22 Sept. 1891–14 Apr. 1961
Philip Lovin Elliott, Sr., minister, educator, and college president, was born of Scottish and English ancestry in Wayside, Swain County, a former community in the Smoky Mountains now under the waters of Fontana Lake. His father, Isaac Bartley Elliott, a Confederate soldier and later farmer and merchant, fought in the Battle of Atlanta. At the age of eighteen, filled with a consuming desire for an education, Philip Elliott walked the twenty miles from Wayside to Robbinsville where he enrolled in a small Presbyterian mountain academy. In 1912 he went to Mars Hill, then a high school, to complete his preparation for college. While a student there, he was ordained to the Christian ministry. The young Reverend Mr. Elliott began his ministry by riding horseback once a month across Bald Mountain down into Flag Pond, Tenn., to preach to a small mountain Baptist congregation. From Mars Hill, he went to Wake Forest College in 1915 where he was graduated in 1919 as an outstanding student in English literature and journalism.
For forty years Elliott devoted himself to the work of his denomination, to teaching, and to college administration. His first teaching assignment was in a small green valley at Proctor where, at the time, the Ritter Lumber Company had a sawmill village. There in a one-room schoolhouse, made of rough boards, he taught a four-month subscription school at a salary of forty dollars a month. Following graduation from Wake Forest College, he went to Bakersville to take charge of Mitchell Collegiate Institute, one of a number of Baptist boarding schools at that time supported by the Southern Baptist Home Mission Board. Here, virtually under the shadow of Roan Mountain, he was principal, dean, business manager, and teacher in a school for three hundred boys and girls, many of whom were too poor to pay even the modest fees of the struggling mountain school. The next three years he gave to his ministry—as missionary pastor to Graham County (1920), as enlistment secretary of the North Carolina Baptist State Convention for all of western North Carolina (1921), and as pastor of the Cullowhee Baptist Church (1922). Nevertheless, in 1923 his strong commitment to Christian education led him to accept an appointment as dean and head of the English department at Mars Hill College.
The years between 1923 and 1930 were full ones for Professor Elliott. After receiving a master's degree in 1925 from The University of North Carolina, he was made vice-president of Mars Hill College. Two years later, taking a leave for more graduate study, he followed the eminent Renaissance scholar, Dr. Edwin A. Greenlaw, to Johns Hopkins University, where he worked from 1927 to 1928 with Professor Greenlaw and others on the Johns Hopkins Variorum Edition of the Works of Edmund Spenser. In 1930, he resigned his post at Mars Hill to become head of the English department at Western Carolina Teachers College (now Western Carolina University), a position he held for thirteen years.

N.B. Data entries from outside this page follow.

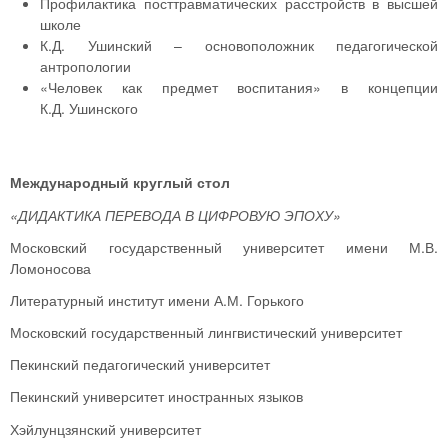
Профилактика посттравматических расстройств в высшей
школе
К.Д. Ушинский – основоположник педагогической
антропологии
«Человек как предмет воспитания» в концепции
К.Д. Ушинского
Международный круглый стол
«ДИДАКТИКА ПЕРЕВОДА В ЦИФРОВУЮ ЭПОХУ»
Московский государственный университет имени М.В.
Ломоносова
Литературный институт имени А.М. Горького
Московский государственный лингвистический университет
Пекинский педагогический университет
Пекинский университет иностранных языков
Хэйлунцзянский университет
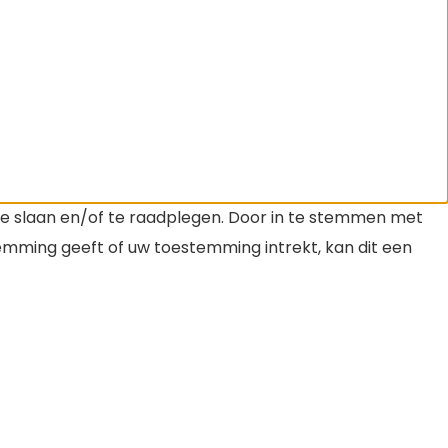
te slaan en/of te raadplegen. Door in te stemmen met
temming geeft of uw toestemming intrekt, kan dit een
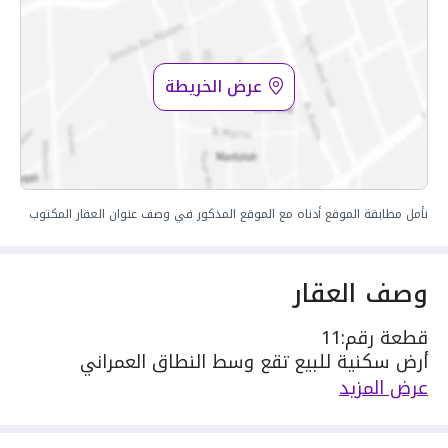
عرض الخريطة
نأمل مطابقة الموقع أدناه مع الموقع المذكور في وصف عنوان العقار المكتوب
وصف العقار
قطعة رقم:11
أرض سكنية للبيع تقع وسط النطاق العمراني
– واجهتها غربية
عرض المزيد
– طول الواجهة :
الغربي : 19.30 متر على شارع 15 متر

It was, however, at Gardner-Webb College that he was to make his most enduring and significant contributions in higher education. Governor O. Max Gardner, on one occasion, called Boiling Springs Junior College a school that "refused to die." In 1942 two significant things occurred in the life of that institution: Governor Gardner began to devote his energies, time, and wealth to guiding and strengthening the school; and its name was changed to Gardner-Webb College. In July 1943, Elliott left Western Carolina Teachers College and went to Gardner-Webb as its president, bringing with him a community service concept of education that was destined to make it unusual among small liberal arts colleges. Under his direction Gardner-Webb became a member college of the North Carolina Baptist Convention, and the building of the modern campus was pushed forward. In his tenth report to the board of trustees in 1953, President Elliott reviewed the college's progress during the first decade of his administration. Total assets had increased sixfold, the operating fund had increased twelvefold, the endowment had increased thirtyfold, and the college was now fully accredited. Progress continued to characterize his administration until his death seven years later. However, Elliott did not regard the physical and financial growth of the college to be the most significant aspect of his presidency. Rather, he considered his crowning achievement to be the assembling at Gardner-Webb of a faculty that understood the needs of youth and was devoted to the serious business of teaching without which all else would be meaningless. In recognition of his educational leadership and achievement, he was awarded an honorary Ed.D. degree by Carson-Newman College in 1951 and the LL.D. degree by Wake Forest University in 1959.
On 27 Aug. 1918 Elliott married Etta Maurine Carringer of Robbinsville. Four children were born to the union: Ruth Eleanor, Diane Jayne, Philip Lovin, Jr., and Rachel Elizabeth. Elliott died of a heart attack in his office on the Gardner-Webb campus.